Verein oder Stiftung?
Wie an der Medienorientierung zu erfahren war, liegt der Kernpunkt der Sache nicht in erster Linie an der Rechtsformumwandlung, sondern an der seitens des Vereinsvorstandes vernachlässigten Information und nicht Einbezug der Mitglieder in den Prozess. «Der Inhalt, formell und die Art des Vorgehens, ist nicht in Ordnung», hielt Astrid Gebert fest. In Bezug auf die Rechtsform brachte es Hans-Mathias Käppeli so auf den Punkt: «Auch ein Verein kann einen Betrieb neuzeitlich führen, nur müssen die Strukturen vorhanden sein wie in einem Unternehmen.» Und solche brauche es auch im Murimoos. Diese können sowohl als Verein oder als Stiftung bewerkstelligt werden. Man müsse daher alle Vor- und Nachteile einer Stiftung oder eine Vereinsstruktur gründlich abklären und erst dann die entscheidenden Schritte mit Mitspracherecht der Mitglieder in die Wege leiten. Peter Jäggi machte darauf aufmerksam, dass bis anhin die Führung und Kontrolle funktioniert habe und es sei daher nicht gerechtfertigt, einfach die Mitglieder nicht anzuhören. Diesbezüglich erwähnte Thomas Kull, IG Zukunft Murimoos, dass der Vorstand des Vereins Murimoos werken und wohnen die Aushändigung der Mitgliederliste verweigere, den Mitgliedern auf Fragen eine Antwort verweigere und Anträge zur Mitgliedschaft nicht bearbeite respektive einen Ausschluss aus dem Verein ankündige.

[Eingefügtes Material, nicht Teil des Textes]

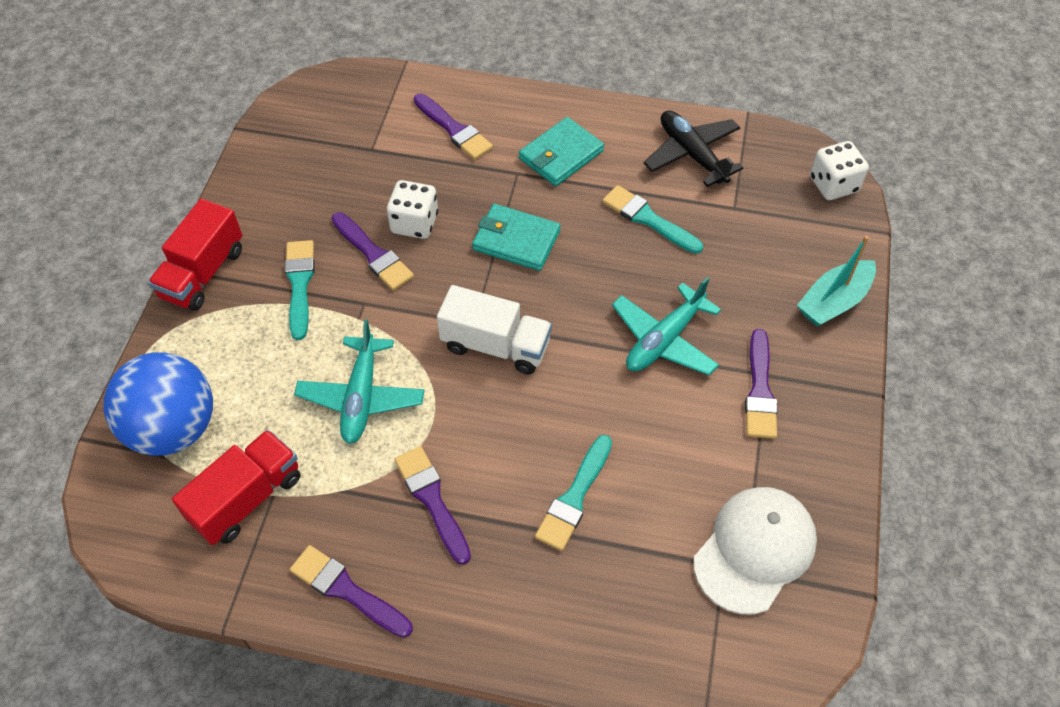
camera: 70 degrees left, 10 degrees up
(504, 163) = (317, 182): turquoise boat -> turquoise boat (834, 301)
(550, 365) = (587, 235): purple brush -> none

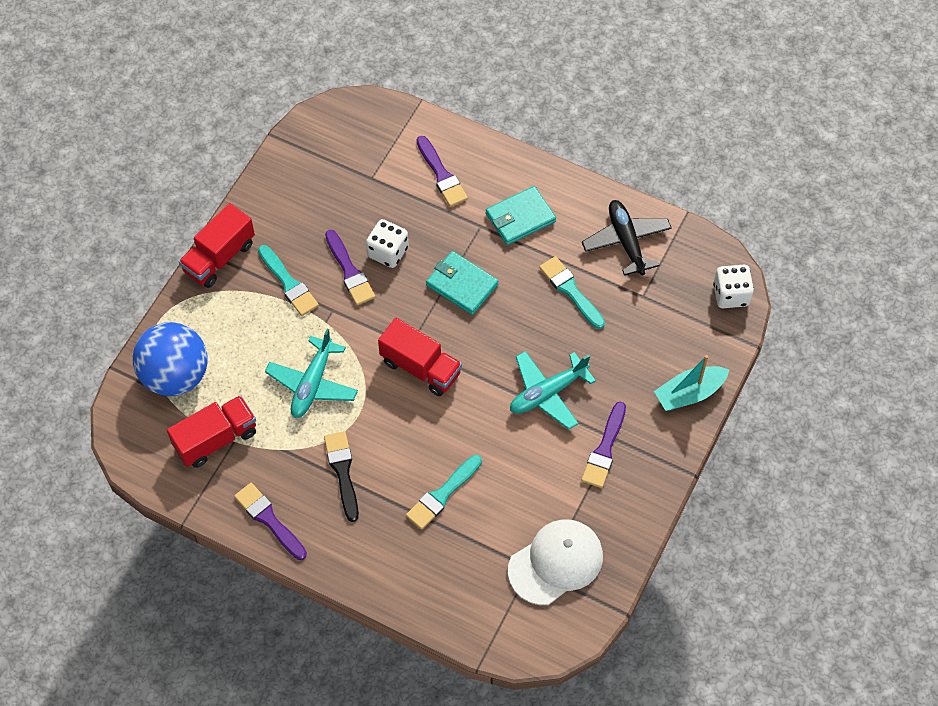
camera: 15 degrees right, 5 degrees up
(300, 284) = (289, 283): turquoise brush -> turquoise brush turned 135 degrees clockwise
(432, 500) = (342, 472): purple brush -> black brush
(495, 345) = (420, 367): white truck -> red truck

Gemeinsam weiter wäre Zukunft
Die Diskussion um die Art und Form der Führung vom Murimoos ist schon mehr als zehn Jahre alt und immer wieder wurde nach Neustrukturierung gerufen. Nun ist aber der Vorstand und die Geschäftsleitung überzeugt, mit diesem Schritt der Rechtsformumwandlung für die Zukunft gerüstet zu sein. Dazu hält Astrid Gebert Käppeli fest: «Das Murimoos als soziale Institution muss im Zentrum der Neuausrichtung stehen und das funktioniert nur, wie die Vergangenheit gezeigt hat, möglichst breit abgestützt.» Der jetzigen Rechtsformänderung fehle aber eine Strategie, die für die soziale Institution zielführend ist.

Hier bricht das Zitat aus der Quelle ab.